Dabei seien Äußerungen und Handlungen zu sehen, „die gegen grundlegende Fundamente unseres Miteinanders gerichtet scheinen“, fuhr Wadephul fort. Als Beispiele nannte der Außenminister Vorwürfe von US-Spitzenpolitikern unter anderem mit Blick auf die AfD, wonach die Meinungsfreiheit und die Demokratie in der EU und in Deutschland in Gefahr seien sowie „offene Einflussnahmen für bestimmte politische Parteien“. Dies werde „mit großer Besorgnis und ohne Naivität“ in Berlin registriert.
Kanzleramtschef Thorsten Frei kündigte jedenfalls einen selbstbewussten Auftritt des Kanzlers an. „Friedrich Merz hat in den vergangenen vier Wochen mehrfach mit Donald Trump telefoniert, und die erste persönliche Begegnung wird auch von amerikanischer Seite mit ausgesuchter Höflichkeit begleitet“, sagte der CDU-Politiker den Zeitungen der Funke Mediengruppe.

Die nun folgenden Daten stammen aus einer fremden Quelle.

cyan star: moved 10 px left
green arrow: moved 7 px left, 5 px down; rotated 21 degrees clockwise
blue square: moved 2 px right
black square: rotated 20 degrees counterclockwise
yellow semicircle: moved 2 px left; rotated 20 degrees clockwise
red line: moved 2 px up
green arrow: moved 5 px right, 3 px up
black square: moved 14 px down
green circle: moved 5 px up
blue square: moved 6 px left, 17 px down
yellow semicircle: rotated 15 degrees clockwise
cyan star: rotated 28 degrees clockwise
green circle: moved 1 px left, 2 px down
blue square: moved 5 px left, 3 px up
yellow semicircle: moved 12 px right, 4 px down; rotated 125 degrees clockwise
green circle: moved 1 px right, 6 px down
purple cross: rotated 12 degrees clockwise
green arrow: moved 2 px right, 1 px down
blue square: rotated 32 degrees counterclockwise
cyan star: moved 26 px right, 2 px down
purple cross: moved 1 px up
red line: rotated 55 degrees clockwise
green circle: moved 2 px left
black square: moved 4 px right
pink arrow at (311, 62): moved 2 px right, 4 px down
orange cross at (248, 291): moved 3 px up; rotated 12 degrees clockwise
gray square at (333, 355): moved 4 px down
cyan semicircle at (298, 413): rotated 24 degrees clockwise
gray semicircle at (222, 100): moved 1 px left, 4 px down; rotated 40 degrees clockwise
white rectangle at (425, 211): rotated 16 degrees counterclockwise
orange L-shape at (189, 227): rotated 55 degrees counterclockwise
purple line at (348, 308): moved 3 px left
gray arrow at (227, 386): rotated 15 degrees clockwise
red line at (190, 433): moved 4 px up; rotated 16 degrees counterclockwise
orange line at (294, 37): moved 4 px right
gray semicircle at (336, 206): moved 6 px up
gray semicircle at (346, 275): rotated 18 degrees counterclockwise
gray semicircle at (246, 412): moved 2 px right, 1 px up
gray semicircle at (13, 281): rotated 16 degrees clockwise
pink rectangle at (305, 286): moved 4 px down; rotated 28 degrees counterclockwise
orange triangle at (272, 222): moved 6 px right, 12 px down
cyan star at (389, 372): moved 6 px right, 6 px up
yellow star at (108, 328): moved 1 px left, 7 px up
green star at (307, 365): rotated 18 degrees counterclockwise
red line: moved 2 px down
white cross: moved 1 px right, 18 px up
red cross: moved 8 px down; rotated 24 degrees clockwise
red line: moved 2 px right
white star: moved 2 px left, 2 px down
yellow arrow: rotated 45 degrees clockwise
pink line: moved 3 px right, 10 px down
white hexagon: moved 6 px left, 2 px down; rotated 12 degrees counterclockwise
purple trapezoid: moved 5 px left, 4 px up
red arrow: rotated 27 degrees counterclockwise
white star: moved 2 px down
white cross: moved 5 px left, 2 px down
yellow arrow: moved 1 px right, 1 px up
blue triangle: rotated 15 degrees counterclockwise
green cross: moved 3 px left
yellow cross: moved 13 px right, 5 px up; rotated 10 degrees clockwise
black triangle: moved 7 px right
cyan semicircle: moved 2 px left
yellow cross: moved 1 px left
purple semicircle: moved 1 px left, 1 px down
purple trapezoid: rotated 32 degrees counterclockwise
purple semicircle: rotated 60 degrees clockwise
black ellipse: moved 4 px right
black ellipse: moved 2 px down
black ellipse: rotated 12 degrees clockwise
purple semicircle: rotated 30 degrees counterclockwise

Es gebe jedoch einige sehr schwierige und ernste Themen zu besprechen. Das gelte besonders für die Frage der Ukraine. Merz sei die richtige Persönlichkeit für ein Gespräch mit Trump. „Er ist sehr erfahren auch in der Wirtschaft – der Welt, aus der Donald Trump kommt“, sagte Frei. „Das gilt für die Handels- und Zollpolitik wie auch für Fragen unserer gemeinsamen Sicherheit.“ Merz habe allen Grund, in Washington selbstbewusst aufzutreten, und er werde das auch tun.